RECORDS TO USE:
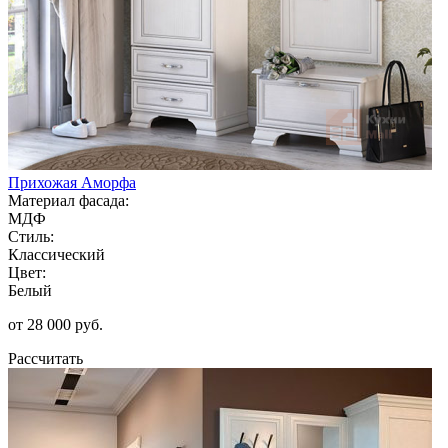
Прихожая Аморфа
Материал фасада:
МДФ
Стиль:
Классический
Цвет:
Белый
от 28 000 руб.
Рассчитать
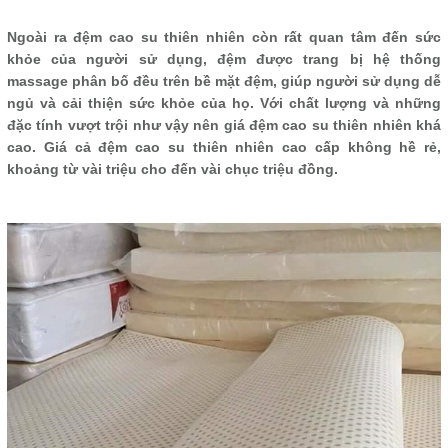
Ngoài ra đệm cao su thiên nhiên còn rất quan tâm đến sức
khỏe của người sử dụng, đệm được trang bị hệ thống
massage phân bố đều trên bề mặt đệm, giúp người sử dụng dễ
ngủ và cải thiện sức khỏe của họ. Với chất lượng và những
đặc tính vượt trội như vậy nên giá đệm cao su thiên nhiên khá
cao. Giá cả đệm cao su thiên nhiên cao cấp không hề rẻ,
khoảng từ vài triệu cho đến vài chục triệu đồng.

WHAT YOU ARE ASKED TO DO: Return the material above verbatim. Pictures are to be excluded.

REPLY:
Прихожая Аморфа
Материал фасада:
МДФ
Стиль:
Классический
Цвет:
Белый
от 28 000 руб.
Рассчитать
Ngoài ra đệm cao su thiên nhiên còn rất quan tâm đến sức
khỏe của người sử dụng, đệm được trang bị hệ thống
massage phân bố đều trên bề mặt đệm, giúp người sử dụng dễ
ngủ và cải thiện sức khỏe của họ. Với chất lượng và những
đặc tính vượt trội như vậy nên giá đệm cao su thiên nhiên khá
cao. Giá cả đệm cao su thiên nhiên cao cấp không hề rẻ,
khoảng từ vài triệu cho đến vài chục triệu đồng.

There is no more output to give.